While the federal Centers for Medicare & Medicaid Services (CMS) unveiled the proposed rule for accountable care organizations (ACOs) on March 31, numerous patient care organizations have already been developing ACO-type arrangements in the commercial health insurance sphere. The steps being taken to begin coordinated care initiatives range across a spectrum from very preliminary work to some more advanced models (while some medical groups have already done work with CMS through its earlier ACO demonstration project).
One medical group executive who has had some preliminary experience with working to coordinate care, and with leveraging clinical IT in that effort, is Kersten Kraft, CEO of the Santa Clara County Independent Practice Association (SSCIPA), which is comprised of over 800 physicians (just under 300 of them primary care physicians), and is based in San Jose, Calif., while serving the entirety of Santa Clara County. SSCIPA is an affiliate of Stanford Hospital & Clinics in Palo Alto.
Under Kraft’s leadership, SSCIPA has moved forward into a variety of contracting initiatives; and in tandem with those efforts, his organization has moved forward in the clinical IT sphere as well. Kraft—who in addition to leading his organization as its CEO, continues in practice as a urologist—spoke with HCI Editor-in-Chief Mark Hagland earlier this spring, shortly before the proposed rule on ACOs was released. Below are excerpts from that interview.
Tell us about your organization’s experience in leveraging clinical information systems to support care coordination.
Like many IPAs, as our organization grew and had more contracts, and with the need for care data, we ended up developing our own software, which we call Access Express. It was an in-house-developed software that became popular enough internally that we decided it could be used by others; so Hill Physicians in Northern California, and NAMM (North American Medical Management) in Southern California, and Monarch, have all used it. It was not a medical record; it was basically for authorizations.

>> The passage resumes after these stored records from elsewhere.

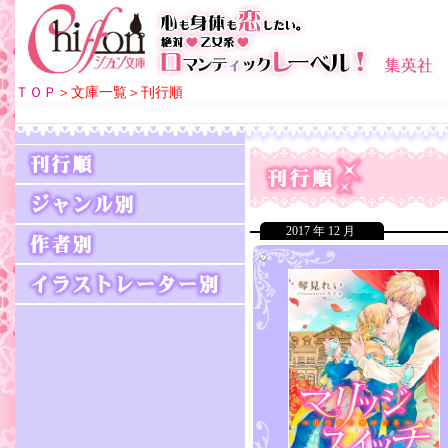
ＴＯＰ
＞文庫一覧＞刊行順
2017 年 12 月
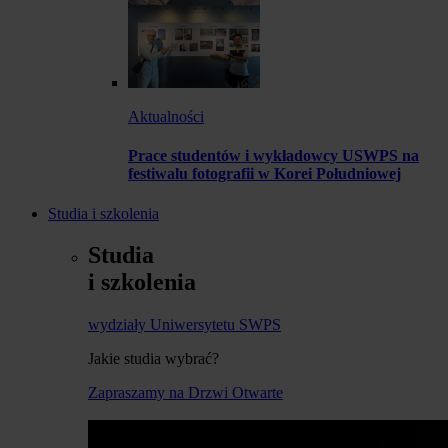
Aktualności
Prace studentów i wykładowcy USWPS na
festiwalu fotografii w Korei Południowej
Studia i szkolenia
Studia
i szkolenia
wydziały Uniwersytetu SWPS
Jakie studia wybrać?
Zapraszamy na Drzwi Otwarte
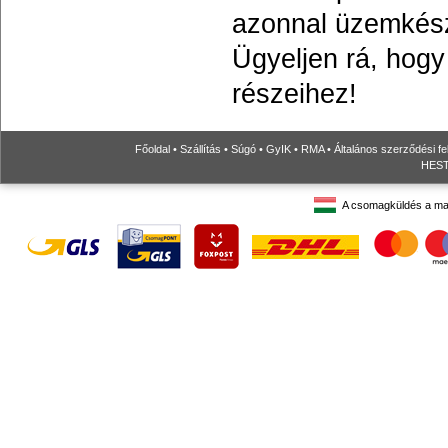
azonnal üzemkés
Ügyeljen rá, hog
részeihez!
Főoldal
•
Szállítás
•
Súgó
•
GyIK
•
RMA
•
Általános szerződési fe
HESTO
A csomagküldés a ma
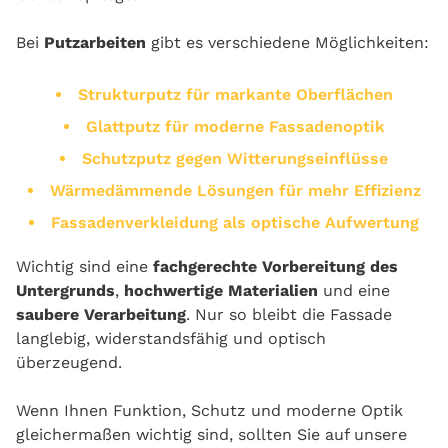
Bei
Putzarbeiten
gibt es verschiedene Möglichkeiten:
Strukturputz für markante Oberflächen
Glattputz für moderne Fassadenoptik
Schutzputz gegen Witterungseinflüsse
Wärmedämmende Lösungen für mehr Effizienz
Fassadenverkleidung als optische Aufwertung
Wichtig sind eine
fachgerechte Vorbereitung des
Untergrunds
,
hochwertige Materialien
und eine
saubere Verarbeitung
. Nur so bleibt die Fassade
langlebig, widerstandsfähig und optisch
überzeugend.
Wenn Ihnen Funktion, Schutz und moderne Optik
gleichermaßen wichtig sind, sollten Sie auf unsere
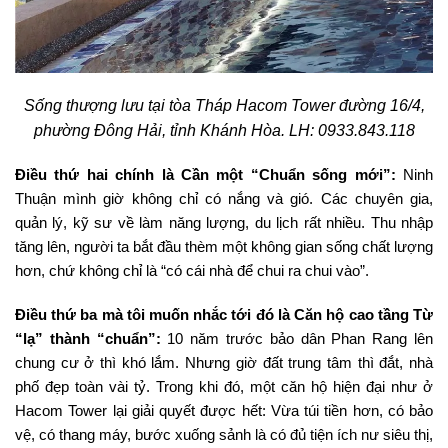
Sống thượng lưu tại tòa Tháp Hacom Tower đường 16/4,
phường Đông Hải, tỉnh Khánh Hòa. LH: 0933.843.118
Điều thứ hai chính là Cần một “Chuẩn sống mới”:
Ninh
Thuận mình giờ không chỉ có nắng và gió. Các chuyên gia,
quản lý, kỹ sư về làm năng lượng, du lịch rất nhiều. Thu nhập
tăng lên, người ta bắt đầu thèm một không gian sống chất lượng
hơn, chứ không chỉ là “có cái nhà để chui ra chui vào”.
Điều thứ ba mà tôi muốn nhắc tới đó là Căn hộ cao tầng Từ
“lạ” thành “chuẩn”:
10 năm trước bảo dân Phan Rang lên
chung cư ở thì khó lắm. Nhưng giờ đất trung tâm thì đắt, nhà
phố đẹp toàn vài tỷ. Trong khi đó, một căn hộ hiện đại như ở
Hacom Tower lại giải quyết được hết: Vừa túi tiền hơn, có bảo
vệ, có thang máy, bước xuống sảnh là có đủ tiện ích nư siêu thị,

So when it came time to implement an EMR, we looked around, and found a software program in the U.K. that was built on the same platform as our software, and could be integrated. It started out as clinical information-gathering by an anesthesiologist who had trouble getting pre-op information on his patients, and went on to be a chronic care product in the U.K. They had no need for the patient coordination part, because they have a single-payer system. So a little over a year-and-a-half ago, we met with them and agreed we would use their software, and integrate it into a complete package and distribute it in the U.S. The integrated package we call Access Express 5.0; their software is called Exelicare, and the company is called AxSys Technology, Ltd., and the company is based in Glasgow, Scotland. Their only real venture outside the U.K. is as the provider for a chronic care software in Ontario.
Kersten Kraft, M.D.
When did you go live with the EMR solution from AxSys?
The EMR part went live on some beta sites in October, but in terms of being truly functional, the go-live was in November. Everybody has been introduced to it, and all the physician offices are using it for patient office visits, radiology, and pharmacy data.
What are your plans in the ACO arena?
As we’ve looked the ACO world, it’s been clear to us that nobody knows what the concept—in its various public and commercial forms—is actually going to look like two or four years from now. We’ve been solicited to do a project for Blue Shield of California for CalPERS [the Sacramento-based California Public Employees’ Retirement System], with O’Connor Hospital here [in San Jose]. But what we think is going to happen is that the amalgamations will be broader than that. So our core goal is to have all our core hospitals involved with us, however these ACOs come down to us, whether by the insurers or employers.